━━━ Input
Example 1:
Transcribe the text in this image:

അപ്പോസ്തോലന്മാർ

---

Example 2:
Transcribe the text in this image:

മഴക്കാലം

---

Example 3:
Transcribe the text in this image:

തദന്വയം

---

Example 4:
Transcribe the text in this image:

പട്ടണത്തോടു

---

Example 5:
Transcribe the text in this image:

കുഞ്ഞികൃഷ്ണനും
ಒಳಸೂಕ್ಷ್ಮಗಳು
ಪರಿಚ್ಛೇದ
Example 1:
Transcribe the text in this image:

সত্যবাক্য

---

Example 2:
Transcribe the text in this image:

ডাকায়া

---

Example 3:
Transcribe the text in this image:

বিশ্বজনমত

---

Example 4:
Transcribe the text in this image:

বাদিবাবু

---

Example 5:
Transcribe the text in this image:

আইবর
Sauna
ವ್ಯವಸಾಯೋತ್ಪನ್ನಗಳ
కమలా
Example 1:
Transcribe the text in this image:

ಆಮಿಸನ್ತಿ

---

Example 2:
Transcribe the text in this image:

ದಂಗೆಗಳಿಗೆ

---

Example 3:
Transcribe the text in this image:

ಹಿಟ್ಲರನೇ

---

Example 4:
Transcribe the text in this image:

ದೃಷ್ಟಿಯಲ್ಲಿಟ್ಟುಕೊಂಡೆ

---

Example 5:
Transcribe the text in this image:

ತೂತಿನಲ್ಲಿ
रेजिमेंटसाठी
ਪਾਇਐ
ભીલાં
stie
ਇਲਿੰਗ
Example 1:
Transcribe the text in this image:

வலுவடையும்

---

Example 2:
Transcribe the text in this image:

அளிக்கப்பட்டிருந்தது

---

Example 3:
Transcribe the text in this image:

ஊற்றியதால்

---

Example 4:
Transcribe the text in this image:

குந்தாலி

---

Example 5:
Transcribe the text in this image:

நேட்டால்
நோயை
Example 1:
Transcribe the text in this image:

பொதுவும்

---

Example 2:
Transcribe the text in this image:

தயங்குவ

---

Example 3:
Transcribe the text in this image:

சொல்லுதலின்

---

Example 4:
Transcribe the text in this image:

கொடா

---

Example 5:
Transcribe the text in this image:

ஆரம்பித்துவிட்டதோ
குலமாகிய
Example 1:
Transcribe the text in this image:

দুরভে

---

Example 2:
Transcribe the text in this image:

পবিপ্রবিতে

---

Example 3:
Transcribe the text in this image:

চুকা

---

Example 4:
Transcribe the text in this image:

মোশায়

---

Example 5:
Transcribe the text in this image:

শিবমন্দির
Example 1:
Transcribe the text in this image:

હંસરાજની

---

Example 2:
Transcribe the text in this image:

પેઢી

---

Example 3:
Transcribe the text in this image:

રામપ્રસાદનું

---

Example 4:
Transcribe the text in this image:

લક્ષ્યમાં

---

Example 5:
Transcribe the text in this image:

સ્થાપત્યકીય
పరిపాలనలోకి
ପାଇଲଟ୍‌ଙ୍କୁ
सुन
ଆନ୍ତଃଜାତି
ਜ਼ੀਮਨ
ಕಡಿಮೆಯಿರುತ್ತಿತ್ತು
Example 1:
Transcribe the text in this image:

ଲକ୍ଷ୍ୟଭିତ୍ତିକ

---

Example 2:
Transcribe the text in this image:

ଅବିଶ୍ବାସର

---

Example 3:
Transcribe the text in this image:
━━━━━━
**Try it:**
Transcribe the records above in full, exactly as they stand.

**Response:**
Example 1:
Transcribe the text in this image:

അപ്പോസ്തോലന്മാർ

---

Example 2:
Transcribe the text in this image:

മഴക്കാലം

---

Example 3:
Transcribe the text in this image:

തദന്വയം

---

Example 4:
Transcribe the text in this image:

പട്ടണത്തോടു

---

Example 5:
Transcribe the text in this image:

കുഞ്ഞികൃഷ്ണനും
ಒಳಸೂಕ್ಷ್ಮಗಳು
ಪರಿಚ್ಛೇದ
Example 1:
Transcribe the text in this image:

সত্যবাক্য

---

Example 2:
Transcribe the text in this image:

ডাকায়া

---

Example 3:
Transcribe the text in this image:

বিশ্বজনমত

---

Example 4:
Transcribe the text in this image:

বাদিবাবু

---

Example 5:
Transcribe the text in this image:

আইবর
Sauna
ವ್ಯವಸಾಯೋತ್ಪನ್ನಗಳ
కమలా
Example 1:
Transcribe the text in this image:

ಆಮಿಸನ್ತಿ

---

Example 2:
Transcribe the text in this image:

ದಂಗೆಗಳಿಗೆ

---

Example 3:
Transcribe the text in this image:

ಹಿಟ್ಲರನೇ

---

Example 4:
Transcribe the text in this image:

ದೃಷ್ಟಿಯಲ್ಲಿಟ್ಟುಕೊಂಡೆ

---

Example 5:
Transcribe the text in this image:

ತೂತಿನಲ್ಲಿ
रेजिमेंटसाठी
ਪਾਇਐ
ભીલાં
stie
ਇਲਿੰਗ
Example 1:
Transcribe the text in this image:

வலுவடையும்

---

Example 2:
Transcribe the text in this image:

அளிக்கப்பட்டிருந்தது

---

Example 3:
Transcribe the text in this image:

ஊற்றியதால்

---

Example 4:
Transcribe the text in this image:

குந்தாலி

---

Example 5:
Transcribe the text in this image:

நேட்டால்
நோயை
Example 1:
Transcribe the text in this image:

பொதுவும்

---

Example 2:
Transcribe the text in this image:

தயங்குவ

---

Example 3:
Transcribe the text in this image:

சொல்லுதலின்

---

Example 4:
Transcribe the text in this image:

கொடா

---

Example 5:
Transcribe the text in this image:

ஆரம்பித்துவிட்டதோ
குலமாகிய
Example 1:
Transcribe the text in this image:

দুরভে

---

Example 2:
Transcribe the text in this image:

পবিপ্রবিতে

---

Example 3:
Transcribe the text in this image:

চুকা

---

Example 4:
Transcribe the text in this image:

মোশায়

---

Example 5:
Transcribe the text in this image:

শিবমন্দির
Example 1:
Transcribe the text in this image:

હંસરાજની

---

Example 2:
Transcribe the text in this image:

પેઢી

---

Example 3:
Transcribe the text in this image:

રામપ્રસાદનું

---

Example 4:
Transcribe the text in this image:

લક્ષ્યમાં

---

Example 5:
Transcribe the text in this image:

સ્થાપત્યકીય
పరిపాలనలోకి
ପାଇଲଟ୍‌ଙ୍କୁ
सुन
ଆନ୍ତଃଜାତି
ਜ਼ੀਮਨ
ಕಡಿಮೆಯಿರುತ್ತಿತ್ತು
Example 1:
Transcribe the text in this image:

ଲକ୍ଷ୍ୟଭିତ୍ତିକ

---

Example 2:
Transcribe the text in this image:

ଅବିଶ୍ବାସର

---

Example 3:
Transcribe the text in this image:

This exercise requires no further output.